Olmec has tailored its award-winning RISE into Employment scheme for BME women, but also offering one to one advice and job coaching to 34 women, with seven getting full time employment as a result.

But Olmec is also providing invaluable advice to budding entrepreneurs and potential future employers, helping 38 women on a Step Ahead in Social Enterprise course, with 10 of those receiving intensive business support.

Migrants’ Rights Network has set up a BME leadership course with 30 women in training, which is about to complete its first stage in London, before being rolled out to Sheffield and Manchester.
Praxis, which is doing so much to highlight issues facing the Windrush generation – has been able to extend its immigration advice, but is also offering advice on gender-based violence, finance and housing issues.

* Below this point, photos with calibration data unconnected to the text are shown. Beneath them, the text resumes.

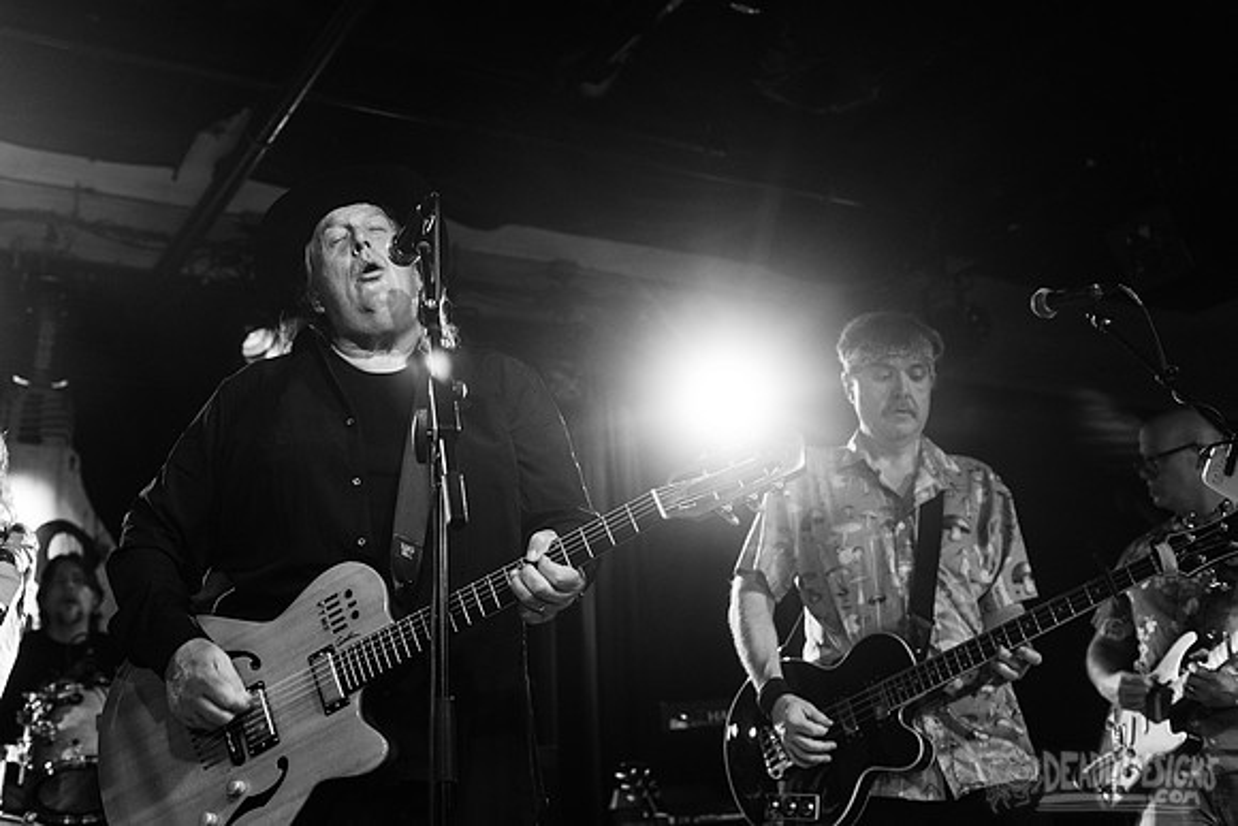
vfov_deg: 30.0
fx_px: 1544
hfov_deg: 43.7
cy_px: 385
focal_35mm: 45
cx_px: 577
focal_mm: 42
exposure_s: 1/160
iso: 2500
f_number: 3.2
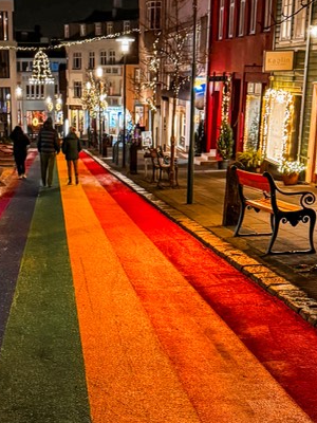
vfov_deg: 25.5
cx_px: 88
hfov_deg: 20.3
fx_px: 879
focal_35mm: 72
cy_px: 440
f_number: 1.78
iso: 800
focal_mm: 6.86
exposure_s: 1/25
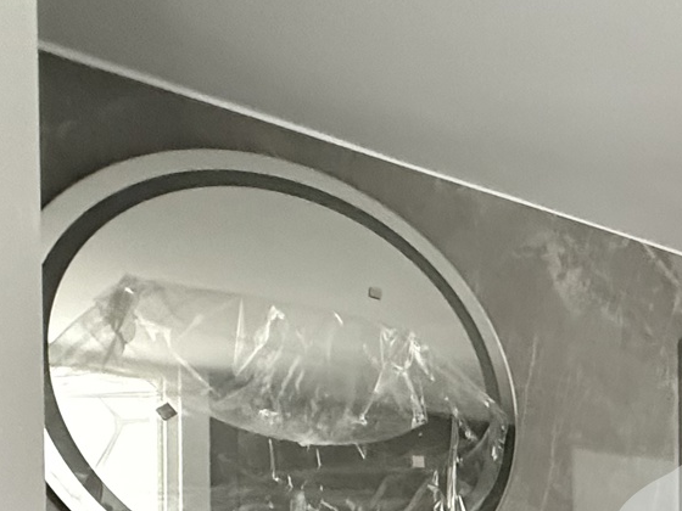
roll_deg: -0.1
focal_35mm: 48
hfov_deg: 31.4
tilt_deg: -1.4
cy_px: 648
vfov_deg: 26.2
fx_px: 946
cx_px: 870
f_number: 2.2
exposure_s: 1/60
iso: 1000
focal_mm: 2.22
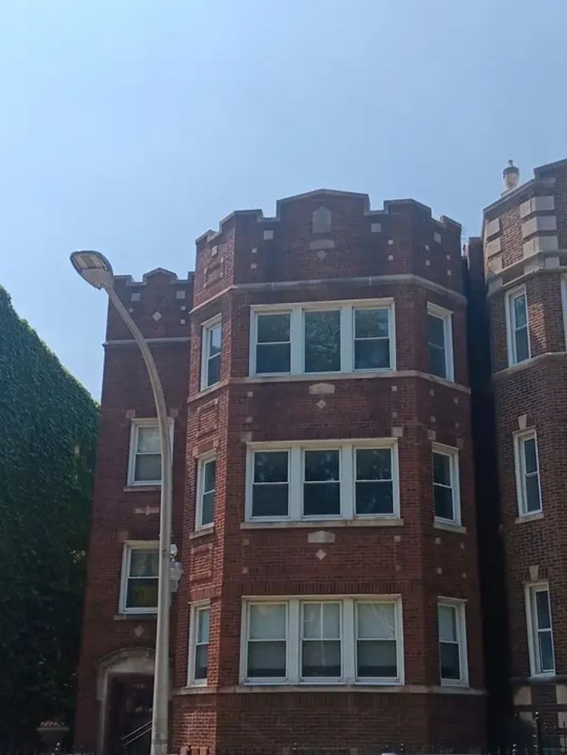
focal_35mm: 39
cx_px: 318
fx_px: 851
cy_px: 458
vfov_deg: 47.5
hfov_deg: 36.8
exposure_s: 1/1000
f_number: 1.8
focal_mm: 3.98
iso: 20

IKWRO have been able to use the funding to recruit several volunteers to help run a training programme on violence against women and girls.

A major success, which has had very tangible success has been the benefits hotline and advice centre run by Arhag, it has helped 100 women from across the UK to claim more than £150,000 in benefits they were owed.

In one instance one disabled woman from East London, saw her annual income boosted to £23,000 a year after her benefits were slashed to just £59.50 a week, because she was deemed fit to work.

When we heard of this success the name Real Change Collective no longer sounded ambitious – but a reality.

It means the bar for the next year of the funding period has been set high – but we have the ambition and skills to surpass that.